E ancora: la Lombardia costa allo Stato meno soldi di tutti, 3447 euro pro capite contro i 3658 della media nazionale, con un residuo fiscale record a livello mondiale di 56 miliardi di euro all’anno. Un altro dato interessante da segnalare è questo: la Lombardia paga un quarto delle pensioni nazionali, infatti insieme all’Emilia-Romagna fornisce la metà dei soldi necessari a coprire la spesa per il sistema previdenziale italiano.

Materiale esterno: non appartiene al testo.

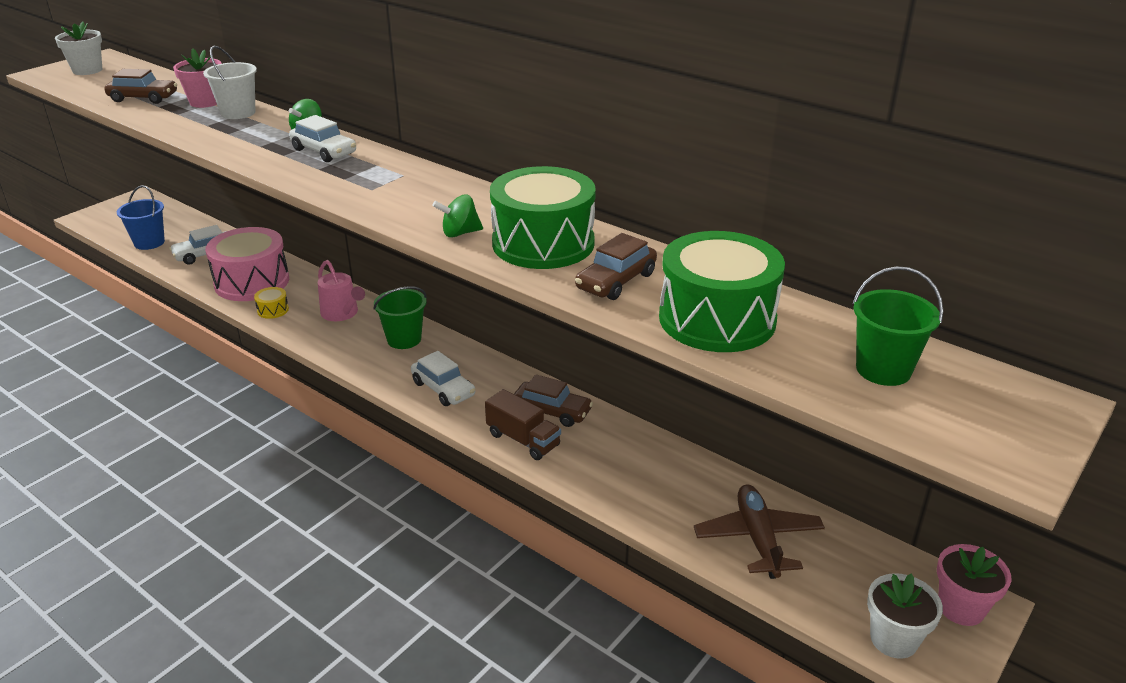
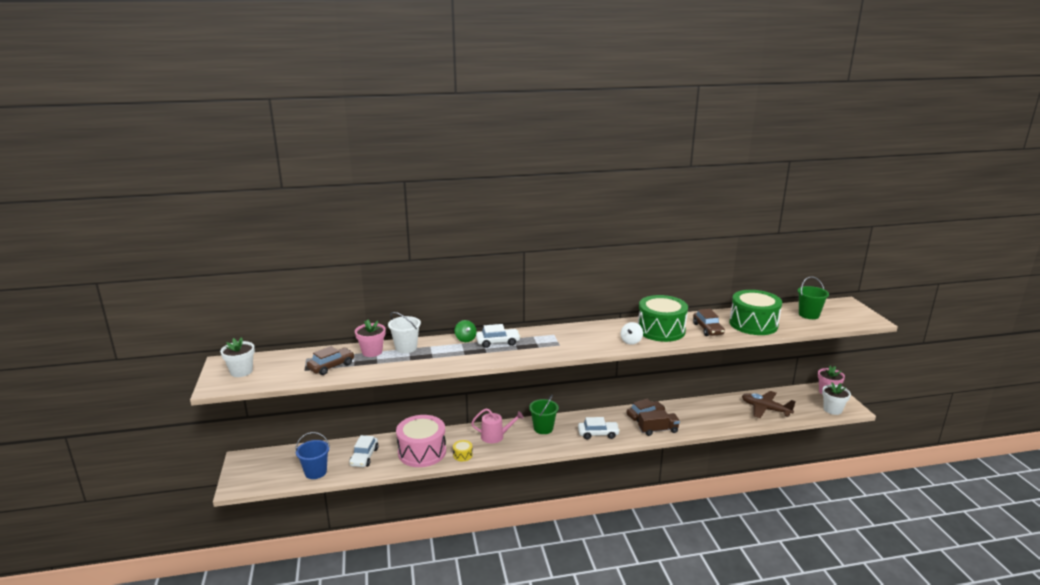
camera: 50 degrees left, 10 degrees down
green spinning top [432,194,483,238] -> white spinning top [620,322,643,345]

A fronte del fatto innegabile che la Lombardia è in prima linea da sempre a finanziare spese e sprechi del resto d’Italia, è risultata anche la Regione di gran lunga più colpita dal Covid, contando circa il 50% dei decessi complessivi. Nonostante questo, il Governo ha dichiarato che gran parte degli aiuti europei che dovessero arrivare all’Italia per l’emergenza sanitaria, verrebbero destinati alle zone del sud Italia. Da ultimo disco rosso di Roma anche alla richiesta di maggiore autonomia regionale per la Lombardia o locale per Milano.
Questa tendenza governativa di livellamento nazionale che implicitamente gambizza le eccellenze presenti a Milano e in Regione a chi giova? Ai posteri l’ardua sentenza.